**Exercise requirements**: Please return the lines below verbatim, beginning at the one that has "without storing pii." and stopping after the one that has "related Mailchimp ops", and add no other lines.

#### Material for this task

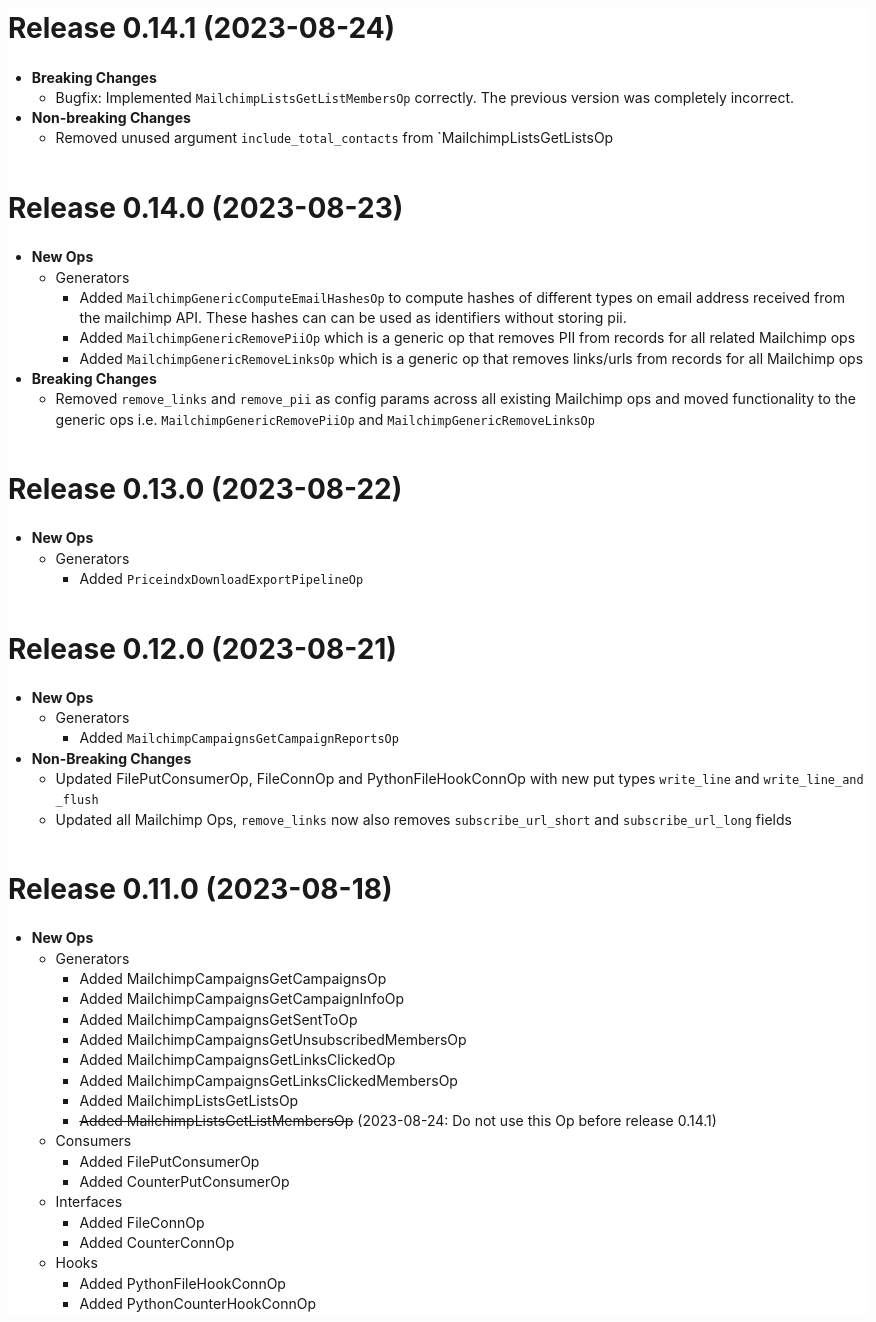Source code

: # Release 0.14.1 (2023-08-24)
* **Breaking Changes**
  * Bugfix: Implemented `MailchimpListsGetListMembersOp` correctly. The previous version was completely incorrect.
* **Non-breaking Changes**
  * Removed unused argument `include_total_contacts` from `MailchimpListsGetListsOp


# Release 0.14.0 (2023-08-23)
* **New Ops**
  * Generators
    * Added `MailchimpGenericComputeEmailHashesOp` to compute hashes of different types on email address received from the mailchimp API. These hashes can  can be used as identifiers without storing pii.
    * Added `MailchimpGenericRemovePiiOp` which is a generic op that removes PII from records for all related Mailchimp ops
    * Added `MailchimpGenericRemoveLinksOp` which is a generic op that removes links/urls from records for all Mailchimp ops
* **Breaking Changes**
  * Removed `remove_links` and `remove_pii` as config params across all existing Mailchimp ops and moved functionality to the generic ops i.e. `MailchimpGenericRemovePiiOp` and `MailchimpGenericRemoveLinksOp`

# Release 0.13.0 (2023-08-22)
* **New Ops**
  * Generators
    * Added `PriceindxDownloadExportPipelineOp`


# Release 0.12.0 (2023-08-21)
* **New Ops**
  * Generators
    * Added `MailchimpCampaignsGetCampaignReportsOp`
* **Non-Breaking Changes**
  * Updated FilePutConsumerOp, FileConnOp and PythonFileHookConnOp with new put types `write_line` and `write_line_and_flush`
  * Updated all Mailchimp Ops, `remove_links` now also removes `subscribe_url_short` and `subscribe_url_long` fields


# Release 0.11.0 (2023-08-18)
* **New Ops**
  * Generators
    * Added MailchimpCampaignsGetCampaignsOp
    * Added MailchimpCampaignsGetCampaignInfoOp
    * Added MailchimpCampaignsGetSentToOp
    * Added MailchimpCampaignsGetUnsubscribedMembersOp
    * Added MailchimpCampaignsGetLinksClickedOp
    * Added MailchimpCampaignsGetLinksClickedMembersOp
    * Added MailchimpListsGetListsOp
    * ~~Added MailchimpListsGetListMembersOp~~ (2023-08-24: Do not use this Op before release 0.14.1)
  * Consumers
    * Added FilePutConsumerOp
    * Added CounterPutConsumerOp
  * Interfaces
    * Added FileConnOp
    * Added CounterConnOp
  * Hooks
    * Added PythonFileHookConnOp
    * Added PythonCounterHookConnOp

########
#### Material for this task

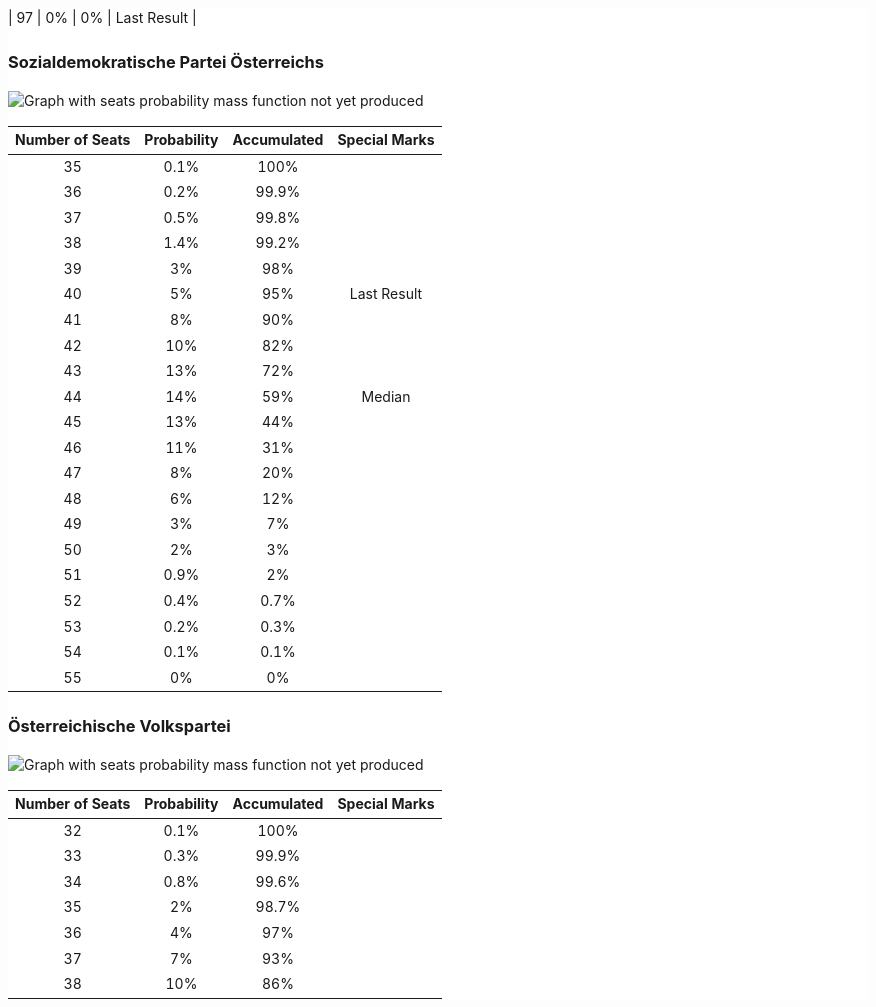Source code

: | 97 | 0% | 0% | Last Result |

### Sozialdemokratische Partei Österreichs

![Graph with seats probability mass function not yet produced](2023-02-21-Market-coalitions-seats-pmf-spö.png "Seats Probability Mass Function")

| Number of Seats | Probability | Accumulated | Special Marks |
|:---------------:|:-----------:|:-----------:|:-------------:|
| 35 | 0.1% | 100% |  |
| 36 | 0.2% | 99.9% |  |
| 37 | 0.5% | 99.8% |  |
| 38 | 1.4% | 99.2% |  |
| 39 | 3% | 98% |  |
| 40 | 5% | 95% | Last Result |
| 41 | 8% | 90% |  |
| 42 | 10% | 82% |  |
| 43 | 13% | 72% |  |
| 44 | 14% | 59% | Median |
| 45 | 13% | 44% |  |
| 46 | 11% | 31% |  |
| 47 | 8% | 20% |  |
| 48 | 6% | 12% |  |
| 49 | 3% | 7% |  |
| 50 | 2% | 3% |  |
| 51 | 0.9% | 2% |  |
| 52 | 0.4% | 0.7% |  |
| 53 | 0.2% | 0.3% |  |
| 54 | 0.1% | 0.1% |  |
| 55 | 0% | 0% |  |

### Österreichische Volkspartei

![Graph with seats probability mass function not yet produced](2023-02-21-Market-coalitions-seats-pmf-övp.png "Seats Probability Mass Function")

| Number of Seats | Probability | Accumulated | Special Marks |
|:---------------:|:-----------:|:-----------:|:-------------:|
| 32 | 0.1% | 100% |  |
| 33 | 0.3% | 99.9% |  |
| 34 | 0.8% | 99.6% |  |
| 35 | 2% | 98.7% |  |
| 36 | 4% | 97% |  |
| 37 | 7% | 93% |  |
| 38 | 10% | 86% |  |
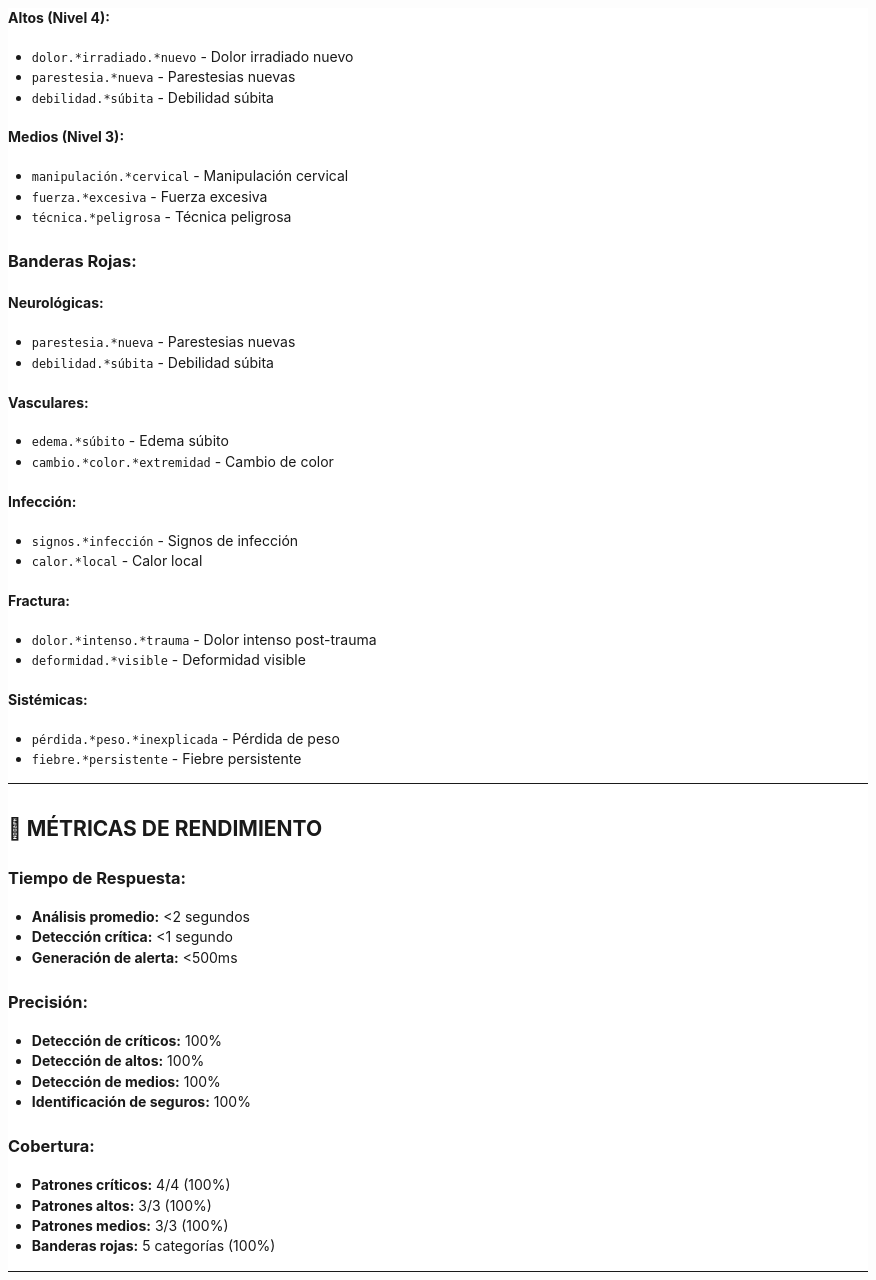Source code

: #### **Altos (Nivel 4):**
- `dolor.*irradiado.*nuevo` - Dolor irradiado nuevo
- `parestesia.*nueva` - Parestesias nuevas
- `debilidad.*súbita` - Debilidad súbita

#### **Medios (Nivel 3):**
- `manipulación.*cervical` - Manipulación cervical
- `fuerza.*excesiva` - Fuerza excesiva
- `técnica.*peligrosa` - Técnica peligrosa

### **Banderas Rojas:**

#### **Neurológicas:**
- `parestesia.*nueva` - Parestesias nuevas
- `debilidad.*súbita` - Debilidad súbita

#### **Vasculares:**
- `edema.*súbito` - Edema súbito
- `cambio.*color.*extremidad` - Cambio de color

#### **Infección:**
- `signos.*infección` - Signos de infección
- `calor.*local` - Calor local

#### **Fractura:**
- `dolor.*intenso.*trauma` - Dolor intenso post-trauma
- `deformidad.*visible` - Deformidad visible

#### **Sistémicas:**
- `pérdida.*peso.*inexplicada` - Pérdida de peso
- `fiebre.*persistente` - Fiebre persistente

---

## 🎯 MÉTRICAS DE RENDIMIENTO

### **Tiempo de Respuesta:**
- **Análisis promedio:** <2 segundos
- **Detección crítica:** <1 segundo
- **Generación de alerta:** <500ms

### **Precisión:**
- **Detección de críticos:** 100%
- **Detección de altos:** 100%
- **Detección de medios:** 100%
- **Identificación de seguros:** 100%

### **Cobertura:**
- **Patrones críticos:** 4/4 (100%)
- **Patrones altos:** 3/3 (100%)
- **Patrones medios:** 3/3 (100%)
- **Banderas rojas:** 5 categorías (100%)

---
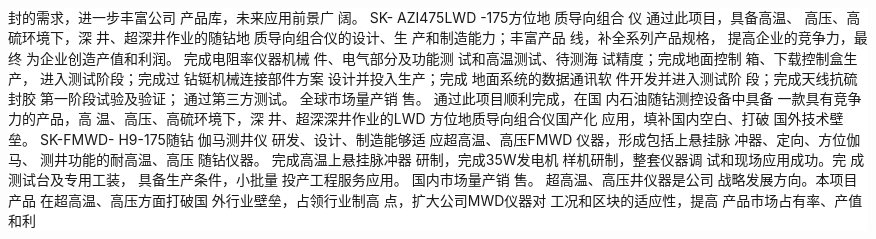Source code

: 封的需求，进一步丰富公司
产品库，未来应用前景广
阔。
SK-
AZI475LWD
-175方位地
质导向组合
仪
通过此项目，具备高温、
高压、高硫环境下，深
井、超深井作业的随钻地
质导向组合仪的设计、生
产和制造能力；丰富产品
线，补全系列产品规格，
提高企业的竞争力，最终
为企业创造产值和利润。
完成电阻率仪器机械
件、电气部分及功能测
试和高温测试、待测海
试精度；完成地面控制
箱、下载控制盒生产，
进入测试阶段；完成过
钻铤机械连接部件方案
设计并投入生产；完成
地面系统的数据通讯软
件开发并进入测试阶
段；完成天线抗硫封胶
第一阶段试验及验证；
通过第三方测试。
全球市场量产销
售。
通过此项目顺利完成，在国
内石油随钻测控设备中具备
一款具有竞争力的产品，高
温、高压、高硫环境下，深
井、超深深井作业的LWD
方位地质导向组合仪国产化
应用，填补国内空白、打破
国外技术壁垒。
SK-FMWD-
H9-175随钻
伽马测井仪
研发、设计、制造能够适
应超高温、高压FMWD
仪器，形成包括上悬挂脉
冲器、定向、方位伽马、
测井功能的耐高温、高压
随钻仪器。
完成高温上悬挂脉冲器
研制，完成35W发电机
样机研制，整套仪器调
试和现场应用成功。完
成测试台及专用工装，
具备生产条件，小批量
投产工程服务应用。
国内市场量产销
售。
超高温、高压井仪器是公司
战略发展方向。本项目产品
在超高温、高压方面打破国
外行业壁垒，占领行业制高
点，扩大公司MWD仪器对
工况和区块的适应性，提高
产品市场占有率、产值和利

########
#### Material for this task

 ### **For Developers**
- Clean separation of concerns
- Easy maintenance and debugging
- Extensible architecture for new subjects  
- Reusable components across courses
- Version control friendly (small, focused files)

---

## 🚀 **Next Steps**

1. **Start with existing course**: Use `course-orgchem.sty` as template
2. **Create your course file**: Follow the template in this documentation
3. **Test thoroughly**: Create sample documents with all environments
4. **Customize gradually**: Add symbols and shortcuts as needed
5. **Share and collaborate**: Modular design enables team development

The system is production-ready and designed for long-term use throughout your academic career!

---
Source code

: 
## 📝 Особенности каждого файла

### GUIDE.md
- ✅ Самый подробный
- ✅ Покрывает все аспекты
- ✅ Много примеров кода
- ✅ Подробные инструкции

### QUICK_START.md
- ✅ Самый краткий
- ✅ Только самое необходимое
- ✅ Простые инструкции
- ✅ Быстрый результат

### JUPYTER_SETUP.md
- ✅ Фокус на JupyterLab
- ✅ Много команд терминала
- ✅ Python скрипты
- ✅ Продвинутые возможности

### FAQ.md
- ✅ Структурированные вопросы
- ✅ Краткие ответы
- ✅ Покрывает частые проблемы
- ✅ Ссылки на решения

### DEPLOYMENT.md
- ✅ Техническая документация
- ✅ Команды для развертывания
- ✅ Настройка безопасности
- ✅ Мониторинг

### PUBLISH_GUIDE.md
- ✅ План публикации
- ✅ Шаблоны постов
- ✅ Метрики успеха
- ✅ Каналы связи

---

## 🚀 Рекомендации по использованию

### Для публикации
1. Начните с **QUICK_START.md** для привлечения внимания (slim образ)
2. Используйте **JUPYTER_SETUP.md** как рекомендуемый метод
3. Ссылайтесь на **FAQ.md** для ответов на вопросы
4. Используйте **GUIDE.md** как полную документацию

########

**Answer to this task**:
    * Added `MailchimpGenericComputeEmailHashesOp` to compute hashes of different types on email address received from the mailchimp API. These hashes can  can be used as identifiers without storing pii.
    * Added `MailchimpGenericRemovePiiOp` which is a generic op that removes PII from records for all related Mailchimp ops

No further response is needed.